== Fragmento para leer ==
· · · · ·

Amélie Nothomb, Riquete el del Copete (Barcelona, 2018). Traducción de Sergi Pàmies.
Algunos espectadores de nuestro tiempo desdeñan que se les cuente (que se les reviente, dicen ellos) el final de una historia antes de haberla visto en el cine (o, en el caso de los lectores, antes de haberla leído en un libro). No aceptan que los relatos tengan valor en sí mismos al margen de su desenlace. Esta devoción emocional por el final, esta forma de superstición, llevada a su extremo, podría implicar negarse a volver a leer un libro ya leído o no querer conocer una versión actualizada de una historia clásica. Y, sin embargo, las recreaciones de los clásicos son tan necesarias como las relecturas; ayudan a revisar puntos de vista sobre un libro y a entender, por ejemplo, por qué el pasado es un país extranjero (L. P. Hartley) .
Quien haya leído entrevistas con ella o algunos de sus libros sabe que Amélie Nothomb es un espíritu audaz: puede recrear con su propia fórmula cartesiana una historia de otro autor y darle sin complejos un desenlace similar al ya conocido. Sospecho que para ella, como para otros amantes de los clásicos, todo lo que no es tradición es plagio (Eugeni d’Ors) y que, por tanto, la actualización y el redescubrimiento de algunas viejas historias forma parte de su oficio y de su gusto (léase su emocionante declaración de amor a Balzac en las últimas páginas del libro que comentamos).
Aunque no me gusta el título de su última novela, Riquete el del Copete (2018), porque me suena a broma tontorrona, infantiloide, lo creo justificado. Parece una manera de reconocer de antemano su vínculo con el cuento homónimo de Perrault. Así, la autora está avisando de que el argumento de su obra es el mismo, a grandes rasgos, que el de ese cuento de antaño, para que el lector devoto de los finales inesperados pueda tomar sus precauciones. Esta sería, además, la segunda recreación que Amélie Nothomb escribe de un cuento de Perrault después de Barba Azul (2014).

· · · · ·

== Registros de datos ==
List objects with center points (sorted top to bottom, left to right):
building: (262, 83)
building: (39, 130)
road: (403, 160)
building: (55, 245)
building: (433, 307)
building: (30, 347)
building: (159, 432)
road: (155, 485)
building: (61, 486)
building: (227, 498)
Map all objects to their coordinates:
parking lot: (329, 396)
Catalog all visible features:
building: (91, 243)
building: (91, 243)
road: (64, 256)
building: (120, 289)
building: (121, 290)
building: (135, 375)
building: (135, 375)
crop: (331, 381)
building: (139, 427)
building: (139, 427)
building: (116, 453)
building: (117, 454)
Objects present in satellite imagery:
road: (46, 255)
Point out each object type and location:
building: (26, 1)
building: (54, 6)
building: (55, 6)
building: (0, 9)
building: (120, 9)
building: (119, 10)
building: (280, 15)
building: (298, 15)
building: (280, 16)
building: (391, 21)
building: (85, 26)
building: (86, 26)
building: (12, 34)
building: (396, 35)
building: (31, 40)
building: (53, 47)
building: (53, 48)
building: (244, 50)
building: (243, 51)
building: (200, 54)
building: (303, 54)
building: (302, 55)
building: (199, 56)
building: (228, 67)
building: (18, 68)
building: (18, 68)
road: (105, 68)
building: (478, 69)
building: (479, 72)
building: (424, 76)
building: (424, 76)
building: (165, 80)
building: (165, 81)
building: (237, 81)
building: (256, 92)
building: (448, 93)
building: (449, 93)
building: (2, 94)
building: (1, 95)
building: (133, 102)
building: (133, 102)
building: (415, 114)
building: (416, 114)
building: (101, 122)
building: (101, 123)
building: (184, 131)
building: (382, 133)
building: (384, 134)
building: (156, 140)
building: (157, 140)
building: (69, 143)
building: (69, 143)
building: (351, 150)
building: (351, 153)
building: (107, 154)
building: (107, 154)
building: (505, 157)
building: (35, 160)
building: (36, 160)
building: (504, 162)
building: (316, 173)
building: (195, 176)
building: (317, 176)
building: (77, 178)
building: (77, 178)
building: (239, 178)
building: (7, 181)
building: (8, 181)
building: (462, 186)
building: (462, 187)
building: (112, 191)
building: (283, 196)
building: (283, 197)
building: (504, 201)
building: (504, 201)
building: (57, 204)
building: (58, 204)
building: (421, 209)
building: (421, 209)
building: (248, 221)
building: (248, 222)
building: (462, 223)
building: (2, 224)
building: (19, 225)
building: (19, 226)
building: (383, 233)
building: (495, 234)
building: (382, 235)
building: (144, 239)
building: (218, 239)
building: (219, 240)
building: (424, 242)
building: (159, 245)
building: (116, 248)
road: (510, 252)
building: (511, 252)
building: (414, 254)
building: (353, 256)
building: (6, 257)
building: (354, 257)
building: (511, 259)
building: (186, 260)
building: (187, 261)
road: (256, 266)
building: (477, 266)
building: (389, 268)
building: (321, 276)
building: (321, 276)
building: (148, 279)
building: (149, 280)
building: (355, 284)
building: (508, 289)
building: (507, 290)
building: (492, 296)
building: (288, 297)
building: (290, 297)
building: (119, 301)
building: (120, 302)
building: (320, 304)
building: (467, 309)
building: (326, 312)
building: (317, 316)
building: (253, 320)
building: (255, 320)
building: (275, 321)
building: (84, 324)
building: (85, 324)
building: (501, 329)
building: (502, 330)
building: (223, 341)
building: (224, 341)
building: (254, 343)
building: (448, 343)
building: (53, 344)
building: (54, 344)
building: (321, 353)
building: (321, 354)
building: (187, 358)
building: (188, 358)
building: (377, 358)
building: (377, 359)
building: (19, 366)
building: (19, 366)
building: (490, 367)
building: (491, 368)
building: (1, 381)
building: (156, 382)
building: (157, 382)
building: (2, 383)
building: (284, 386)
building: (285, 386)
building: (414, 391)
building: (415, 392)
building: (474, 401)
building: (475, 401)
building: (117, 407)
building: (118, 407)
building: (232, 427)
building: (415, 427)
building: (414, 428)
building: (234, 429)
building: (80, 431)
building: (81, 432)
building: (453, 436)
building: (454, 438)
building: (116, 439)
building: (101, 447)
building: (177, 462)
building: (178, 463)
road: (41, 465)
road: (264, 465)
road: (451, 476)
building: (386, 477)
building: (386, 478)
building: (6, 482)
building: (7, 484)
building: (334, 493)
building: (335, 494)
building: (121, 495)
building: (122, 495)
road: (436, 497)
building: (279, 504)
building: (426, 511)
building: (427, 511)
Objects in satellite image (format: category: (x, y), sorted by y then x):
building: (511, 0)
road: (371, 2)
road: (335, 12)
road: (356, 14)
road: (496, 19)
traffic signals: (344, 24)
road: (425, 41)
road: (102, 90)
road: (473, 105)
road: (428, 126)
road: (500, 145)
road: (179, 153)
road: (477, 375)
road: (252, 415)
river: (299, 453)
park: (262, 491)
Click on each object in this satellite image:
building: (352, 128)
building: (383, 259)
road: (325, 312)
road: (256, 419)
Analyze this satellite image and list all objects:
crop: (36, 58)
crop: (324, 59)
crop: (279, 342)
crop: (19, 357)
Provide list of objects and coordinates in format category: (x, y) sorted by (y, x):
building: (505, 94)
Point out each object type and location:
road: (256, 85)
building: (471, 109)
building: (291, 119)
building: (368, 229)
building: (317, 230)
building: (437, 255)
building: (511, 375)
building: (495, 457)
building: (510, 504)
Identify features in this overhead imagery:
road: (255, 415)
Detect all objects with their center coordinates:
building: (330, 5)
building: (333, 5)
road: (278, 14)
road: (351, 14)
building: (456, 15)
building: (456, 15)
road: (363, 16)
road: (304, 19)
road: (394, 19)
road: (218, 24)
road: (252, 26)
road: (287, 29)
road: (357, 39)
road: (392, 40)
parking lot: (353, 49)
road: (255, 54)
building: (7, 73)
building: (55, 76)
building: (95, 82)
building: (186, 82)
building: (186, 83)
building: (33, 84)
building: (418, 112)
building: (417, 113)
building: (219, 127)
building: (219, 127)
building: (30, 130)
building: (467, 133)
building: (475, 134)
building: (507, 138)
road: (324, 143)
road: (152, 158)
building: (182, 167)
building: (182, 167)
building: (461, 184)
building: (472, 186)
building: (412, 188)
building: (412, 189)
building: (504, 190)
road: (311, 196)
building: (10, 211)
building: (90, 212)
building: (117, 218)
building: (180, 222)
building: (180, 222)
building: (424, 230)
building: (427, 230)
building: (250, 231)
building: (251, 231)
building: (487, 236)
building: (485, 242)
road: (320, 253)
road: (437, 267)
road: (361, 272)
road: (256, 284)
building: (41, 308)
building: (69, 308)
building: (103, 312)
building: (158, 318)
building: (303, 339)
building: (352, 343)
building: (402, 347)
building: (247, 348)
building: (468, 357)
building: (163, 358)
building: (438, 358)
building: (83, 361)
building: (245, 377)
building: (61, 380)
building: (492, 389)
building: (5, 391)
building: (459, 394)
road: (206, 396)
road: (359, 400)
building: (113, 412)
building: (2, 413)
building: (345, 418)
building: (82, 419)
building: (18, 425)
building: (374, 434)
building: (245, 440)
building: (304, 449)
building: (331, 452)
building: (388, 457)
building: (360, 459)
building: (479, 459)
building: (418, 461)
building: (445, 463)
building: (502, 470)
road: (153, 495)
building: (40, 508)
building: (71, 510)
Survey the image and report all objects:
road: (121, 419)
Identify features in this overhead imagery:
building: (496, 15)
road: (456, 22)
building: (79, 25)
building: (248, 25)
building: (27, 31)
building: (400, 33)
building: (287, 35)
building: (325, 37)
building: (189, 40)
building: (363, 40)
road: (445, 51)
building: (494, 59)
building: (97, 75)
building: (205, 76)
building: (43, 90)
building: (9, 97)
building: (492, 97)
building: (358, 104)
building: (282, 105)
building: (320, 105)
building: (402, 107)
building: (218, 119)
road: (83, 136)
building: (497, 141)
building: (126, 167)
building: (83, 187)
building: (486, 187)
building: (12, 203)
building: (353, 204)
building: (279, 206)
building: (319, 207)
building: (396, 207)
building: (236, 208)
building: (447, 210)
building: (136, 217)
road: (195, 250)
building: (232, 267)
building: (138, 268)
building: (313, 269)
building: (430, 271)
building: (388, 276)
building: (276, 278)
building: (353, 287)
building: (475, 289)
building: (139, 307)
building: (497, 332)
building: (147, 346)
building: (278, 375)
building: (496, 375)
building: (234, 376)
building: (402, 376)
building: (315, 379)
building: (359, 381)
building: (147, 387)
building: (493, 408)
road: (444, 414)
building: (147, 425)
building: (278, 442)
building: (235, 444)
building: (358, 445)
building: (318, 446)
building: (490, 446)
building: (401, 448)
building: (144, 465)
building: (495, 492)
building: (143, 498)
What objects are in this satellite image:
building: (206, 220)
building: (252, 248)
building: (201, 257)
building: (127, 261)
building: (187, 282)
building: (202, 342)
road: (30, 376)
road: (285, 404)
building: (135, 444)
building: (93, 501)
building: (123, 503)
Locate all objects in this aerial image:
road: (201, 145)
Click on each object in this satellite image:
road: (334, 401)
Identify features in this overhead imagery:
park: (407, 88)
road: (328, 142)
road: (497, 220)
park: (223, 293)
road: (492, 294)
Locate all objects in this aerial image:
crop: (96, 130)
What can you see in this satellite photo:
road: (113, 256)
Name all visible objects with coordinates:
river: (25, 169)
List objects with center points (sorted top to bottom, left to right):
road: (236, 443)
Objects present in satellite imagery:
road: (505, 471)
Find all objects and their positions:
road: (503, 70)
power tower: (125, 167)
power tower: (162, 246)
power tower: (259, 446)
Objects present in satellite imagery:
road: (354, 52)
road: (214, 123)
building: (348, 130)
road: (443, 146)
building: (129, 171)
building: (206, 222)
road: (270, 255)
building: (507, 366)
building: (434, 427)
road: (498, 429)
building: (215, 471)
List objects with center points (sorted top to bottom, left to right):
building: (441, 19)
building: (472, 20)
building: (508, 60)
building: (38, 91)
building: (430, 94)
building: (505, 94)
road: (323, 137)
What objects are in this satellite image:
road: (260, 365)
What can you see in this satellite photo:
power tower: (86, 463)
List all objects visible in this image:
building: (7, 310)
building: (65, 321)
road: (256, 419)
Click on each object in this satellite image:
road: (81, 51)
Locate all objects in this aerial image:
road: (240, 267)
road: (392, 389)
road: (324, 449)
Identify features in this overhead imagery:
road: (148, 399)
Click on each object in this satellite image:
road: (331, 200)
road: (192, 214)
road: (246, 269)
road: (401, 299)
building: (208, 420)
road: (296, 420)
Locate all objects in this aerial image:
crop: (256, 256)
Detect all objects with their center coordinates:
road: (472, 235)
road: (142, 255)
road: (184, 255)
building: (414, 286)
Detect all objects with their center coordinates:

· · · · ·

== Objetivo ==
Reproduce el pasaje de la reseña sobre Riquete el del Copete que empieza con "Algunos espectadores de" y continúa hasta "P. Hartley) .". Estos datos no intervienen para nada aquí.

== Tarea resuelta ==
Algunos espectadores de nuestro tiempo desdeñan que se les cuente (que se les reviente, dicen ellos) el final de una historia antes de haberla visto en el cine (o, en el caso de los lectores, antes de haberla leído en un libro). No aceptan que los relatos tengan valor en sí mismos al margen de su desenlace. Esta devoción emocional por el final, esta forma de superstición, llevada a su extremo, podría implicar negarse a volver a leer un libro ya leído o no querer conocer una versión actualizada de una historia clásica. Y, sin embargo, las recreaciones de los clásicos son tan necesarias como las relecturas; ayudan a revisar puntos de vista sobre un libro y a entender, por ejemplo, por qué el pasado es un país extranjero (L. P. Hartley) .